Вечные всадники

Х.Байрамукова

ГЛАВА ПЕРВАЯ

Равнодушные ослики стояли ровным рядом на старте. Их печальные морды почти касались неровной стартовой линии, прочерченной по пыльной земле у околицы аула Аламат. На осликах восседали босые ребята с разгоряченными и серьезными лицами, нетерпеливо ожидая сигнала к началу скачек. Всадники не сводили глаз с Шайтана[1], который держал в поднятой руке красную косынку матери, вынесенную из дома тайком.

Ватага маленьких болельщиков перестала шуметь. Затаив дыхание зрители ждали начала соревнований.

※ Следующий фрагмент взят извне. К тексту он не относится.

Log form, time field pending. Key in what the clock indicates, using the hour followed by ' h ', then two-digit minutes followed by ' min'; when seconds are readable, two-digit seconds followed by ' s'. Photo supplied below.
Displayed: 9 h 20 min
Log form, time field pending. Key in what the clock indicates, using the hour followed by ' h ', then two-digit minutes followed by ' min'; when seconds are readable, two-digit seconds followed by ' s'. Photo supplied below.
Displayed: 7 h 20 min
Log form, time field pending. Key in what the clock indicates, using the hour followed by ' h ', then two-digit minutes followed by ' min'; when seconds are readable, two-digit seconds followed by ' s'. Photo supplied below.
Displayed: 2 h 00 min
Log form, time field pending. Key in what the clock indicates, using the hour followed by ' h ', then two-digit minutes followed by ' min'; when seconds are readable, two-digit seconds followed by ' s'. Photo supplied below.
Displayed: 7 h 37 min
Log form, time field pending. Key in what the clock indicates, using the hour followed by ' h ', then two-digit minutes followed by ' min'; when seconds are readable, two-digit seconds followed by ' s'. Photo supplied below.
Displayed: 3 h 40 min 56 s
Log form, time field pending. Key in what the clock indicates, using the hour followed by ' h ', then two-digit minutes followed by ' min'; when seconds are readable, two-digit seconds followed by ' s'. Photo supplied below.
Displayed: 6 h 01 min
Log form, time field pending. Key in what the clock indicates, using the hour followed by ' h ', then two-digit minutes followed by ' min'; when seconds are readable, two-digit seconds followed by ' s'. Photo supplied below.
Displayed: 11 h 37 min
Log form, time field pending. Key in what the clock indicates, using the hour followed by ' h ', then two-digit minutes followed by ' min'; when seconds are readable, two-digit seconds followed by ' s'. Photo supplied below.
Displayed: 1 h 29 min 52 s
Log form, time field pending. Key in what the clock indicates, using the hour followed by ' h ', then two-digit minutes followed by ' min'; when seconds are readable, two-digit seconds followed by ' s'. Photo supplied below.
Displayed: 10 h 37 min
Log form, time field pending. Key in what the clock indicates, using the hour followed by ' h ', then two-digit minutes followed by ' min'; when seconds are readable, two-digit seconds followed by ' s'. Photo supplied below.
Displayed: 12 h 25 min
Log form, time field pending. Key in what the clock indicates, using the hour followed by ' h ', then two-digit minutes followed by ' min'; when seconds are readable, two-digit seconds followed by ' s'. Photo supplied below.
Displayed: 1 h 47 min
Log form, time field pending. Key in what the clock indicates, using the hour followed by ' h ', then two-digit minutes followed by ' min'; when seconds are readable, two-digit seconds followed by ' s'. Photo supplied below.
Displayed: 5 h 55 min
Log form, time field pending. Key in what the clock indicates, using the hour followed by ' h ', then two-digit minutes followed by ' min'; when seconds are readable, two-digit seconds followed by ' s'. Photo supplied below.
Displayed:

И вот алый стартовый «флаг» прорезал воздух. Все семь джигитов дробно ударили пятками босых ног по тугим бокам животных. Шестеро осликов неохотно переступили линию и уже трусили к финишу, но седьмой, серенький, не сделал ни шагу. Наездник, чуть не плача от досады, вовсю колотил пятками, не жалея не только осликовы бока, но и свои ноги.

Ослик вдруг навострил уши, пошевелил ими. Всадник обрадовался, но ослик оторвал от земли почему-то не передние ноги, а задние. Взбрыкнул, поддал крупом и свалил через свою голову всадника на землю. Ослик невозмутимо стоял, склонив голову к черте старта, а всадник сидел в пыли; на его лице появились бороздки не то от слез, не то от пота. Подняться и наказать Серого? Или же лечь лицом к земле и дать волю горю? Ведь сколько дней он готовился к этим состязаниям, даже во сне видел свою победу…

Пряча слезы, чтобы не уронить свою мужскую честь, Солтан медленно встал, отряхнулся. Серый презрительно покосился на Солтана, побрел туда, где зеленела майская трава, и начал лениво щипать ее.

До Солтана донеслись радостные крики наездников, домчавшихся до финиша. Там кого-то качали. Кажется, Хасана. Значит, его Орел пришел первым. Солтан, с упреком глянув на своего Богатыря – так он раньше любил называть Серого, – побежал к финишу. Там Шайтан уже выстроил ватагу. Солтана он тоже поставил в ряд.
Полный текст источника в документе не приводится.